Effect of Organic–Cation Exchange Reaction of Perovskites in Water: H-Bond Assisted Self-Assembly, Black Phase Stabilization, and Single-Particle Imaging

Abstract

Despite outstanding performance of organic–inorganic lead halide perovskite (OILHP)-based solar cells and light-emitting devices, they are still unusable for practical applications due to instability of OILHP in humid conditions. The extreme moisture sensitivity of these materials restricts all kinds of study in water media such as organic–cation exchange reaction, H-bonding assisted self-assembly, and phase stabilization in water. In order to address this issue, we report the full mechanistic details of nontemplate aqueous-phase synthesis and band-gap engineering of formamidinium (FA) lead halide (FAPbX3; X = Cl/Br/I) as well as its conversion to fluorescent MAPbX3 (MA = methylammonium) in water. Our study is the first example of an organic cation exchange reaction of hybrid perovskites family in water. By this aqueous ion-exchange synthetic approach, the yellow phase of FAPbI3 converts into black phase of MAPbI3 and a unique tube-structure of MAPbBr3–xIx self-assembles through hydrogen bonding, which is a well-known factor for degradation of OILHPs.

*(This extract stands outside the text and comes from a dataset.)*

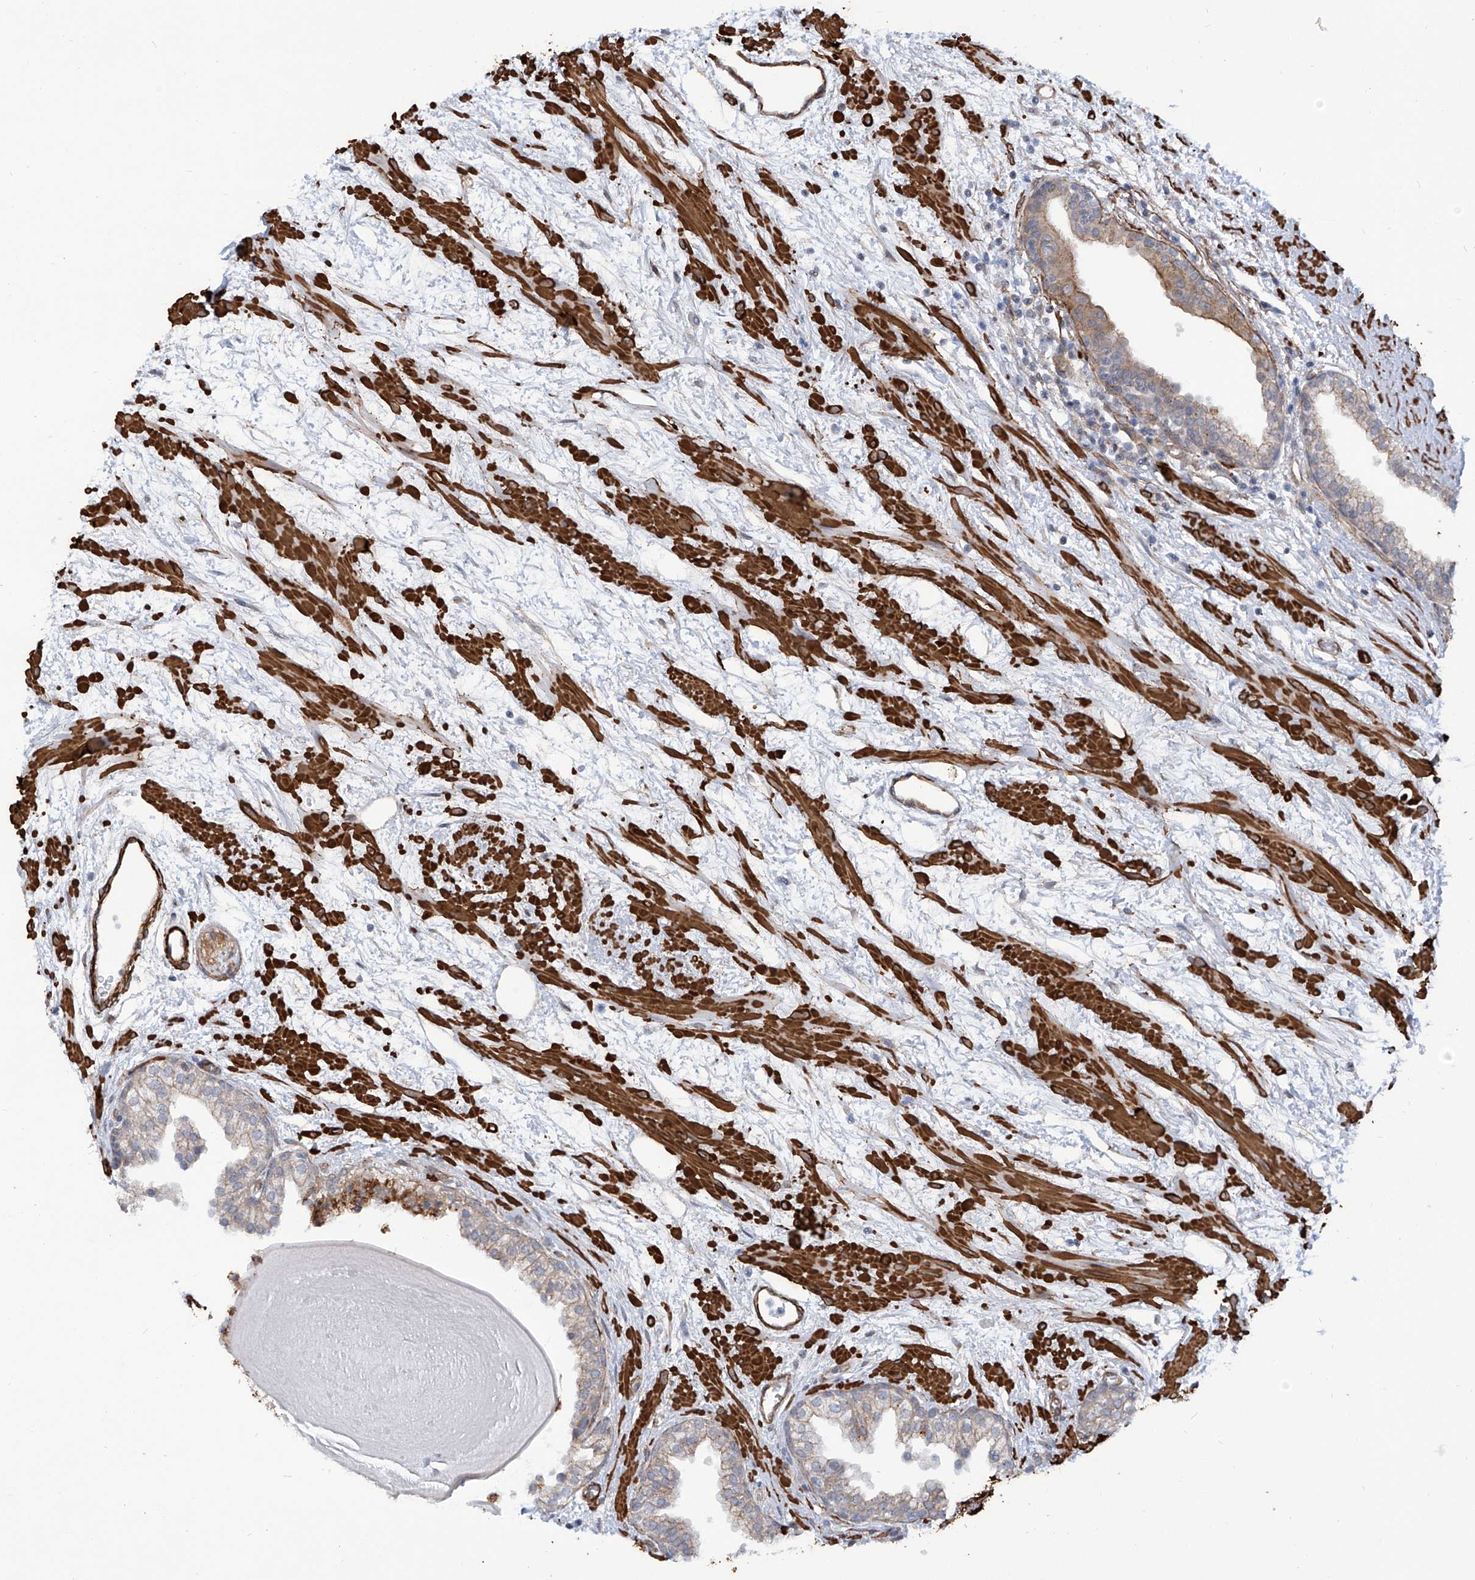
{"staining": {"intensity": "moderate", "quantity": "<25%", "location": "cytoplasmic/membranous"}, "tissue": "prostate", "cell_type": "Glandular cells", "image_type": "normal", "snomed": [{"axis": "morphology", "description": "Normal tissue, NOS"}, {"axis": "topography", "description": "Prostate"}], "caption": "IHC histopathology image of benign human prostate stained for a protein (brown), which demonstrates low levels of moderate cytoplasmic/membranous staining in about <25% of glandular cells.", "gene": "ZNF490", "patient": {"sex": "male", "age": 48}}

The as-synthesized tube-shaped perovskites monitored at the single-particle level exhibit shape-correlated fluorescence images. Our mechanistic synthetic details for ion-exchange reaction in water open an exciting path for synthesizing mixed organic cation perovskites in water for diverse applications such as solar-cells, light-emitting devices, and single-particle imaging/tracking.